Hundreds of students at Smith High School in Greensboro walked off campus at 10 a.m., converging at a soccer field in a defiant but orderly protest, as part of national school walkout to call for action on gun violence.
The Smith High School students were part of a larger wave of walkouts at Guilford County Schools and throughout the region. Students were also expected to walk out at Grimsley High School and Page High School in Greensboro today, and district spokesperson Nora Shoptaw said administrators believed 10 schools would participate, although they hadn’t confirmed.
“We need more therapists and more counselors,” said Jhonathan Hill, a Smith High School senior who organized the walkout with three other students. “We need better trained [school resource officers]. We need to have more mediation tactics and more conversations with students.”Hill who wore a shirt quoting slain Black Panther leader Fred Hampton that read, “I am a revolutionary.”

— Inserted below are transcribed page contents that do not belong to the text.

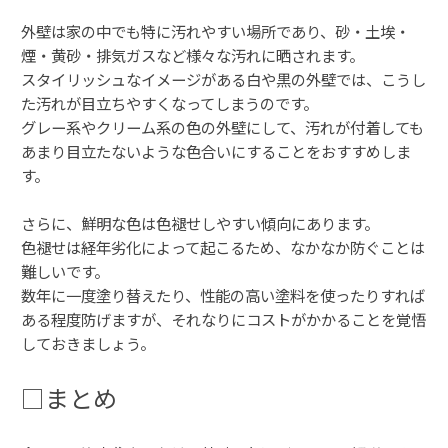
外壁は家の中でも特に汚れやすい場所であり、砂・土埃・
煙・黄砂・排気ガスなど様々な汚れに晒されます。
スタイリッシュなイメージがある白や黒の外壁では、こうし
た汚れが目立ちやすくなってしまうのです。
グレー系やクリーム系の色の外壁にして、汚れが付着しても
あまり目立たないような色合いにすることをおすすめしま
す。
さらに、鮮明な色は色褪せしやすい傾向にあります。
色褪せは経年劣化によって起こるため、なかなか防ぐことは
難しいです。
数年に一度塗り替えたり、性能の高い塗料を使ったりすれば
ある程度防げますが、それなりにコストがかかることを覚悟
しておきましょう。
□まとめ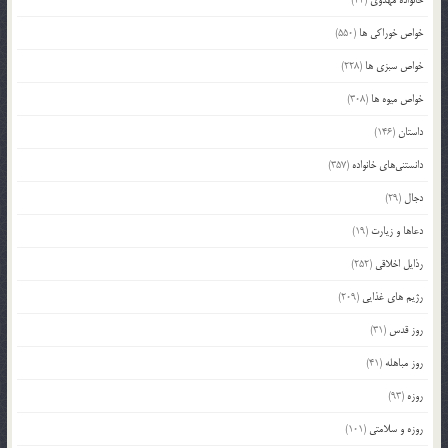
خواص خوراکی ها
(550)
خواص سبزی ها
(228)
خواص میوه ها
(308)
داستان
(146)
دانستنی‌های خانواده
(357)
دجال
(29)
دعاها و زیارت
(19)
رذایل اخلاقی
(252)
رژیم های غذایی
(209)
روز قدس
(31)
روز مباهله
(41)
روزه
(93)
روزه و سلامتی
(101)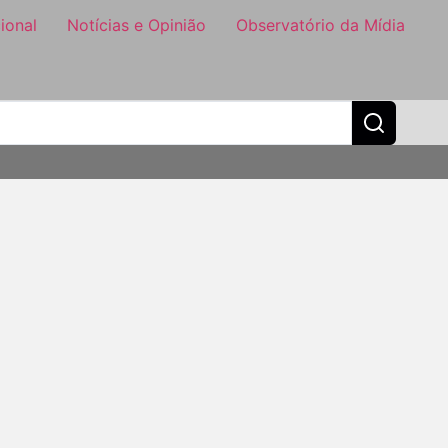
ional
Notícias e Opinião
Observatório da Mídia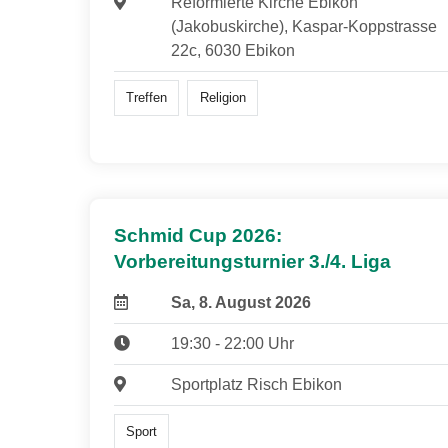
Reformierte Kirche Ebikon
(Jakobuskirche), Kaspar-Koppstrasse
22c, 6030 Ebikon
Treffen
Religion
Schmid Cup 2026:
Vorbereitungsturnier 3./4. Liga
Sa, 8. August 2026
19:30 - 22:00 Uhr
Sportplatz Risch Ebikon
Sport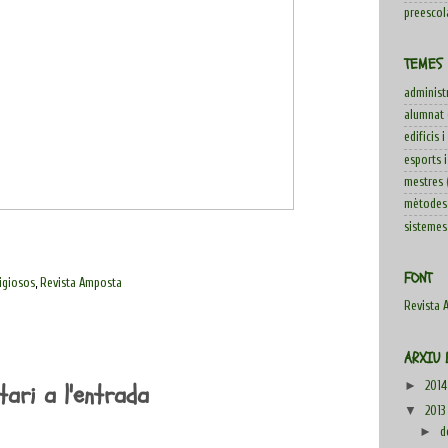
preescol
TEMES
administ
alumnat
edificis i
esports i
mestres
mètodes 
sistemes 
FONT
ligiosos
,
Revista Amposta
Revista 
ARXIU 
ari a l'entrada
►
201
▼
2013
►
d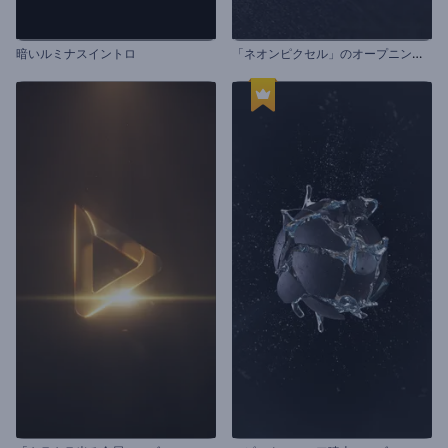
「
ネオンピクセル」のオープニング動画
暗いルミナスイントロ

Hill estimated that half of the 1,250 students at Smith High School participated in the action. School Librarian Jessica Thomas estimated the number might be a third to half.
As students poured onto Veasley Street, a quiet lane that separates the soccer field from campus, supporters from Cakalak Thunder struck up a drum line. Students from Bennett College and GTCC, along with activists from the Black Lives Matter Gate City Chapter and the International Socialist Organization, joined the protest in support of the high school students. Members of Cakalak Thunder broke into a chant of, “Black lives matter.”
Nearby, Hill and other students passed around a bullhorn during a speakout. Students held signs reading, “Protect people, not guns,” “One child is worth more than all the guns on earth,” and “Fear has no place in our schools.” Students chanted, “We coming, we ready,” and, “This is what democracy looks like.”
About 45 minutes after the walkout commenced, Hill and other organizers signaled for the students to return to class. A small number of students took advantage of the event for other purposes. As the vast majority of students were returning to campus, a police officer confronted a handful of students in front of the Four Seasons Grande Theatre a short distance away and ordered them to return to class.
Hill emphasized the importance of the Smith High School students claiming power, including maintaining the walkout longer than the 17 minutes, meant to represent the 17 people killed at Marjory Stoneman Douglas High School in Florida last month and an expected duration for the nationwide walkouts.
“There were concerns over safety,” Hill said. “We did it. We came to the soccer field. We stayed out longer than 17 minutes. Everyone was safe.”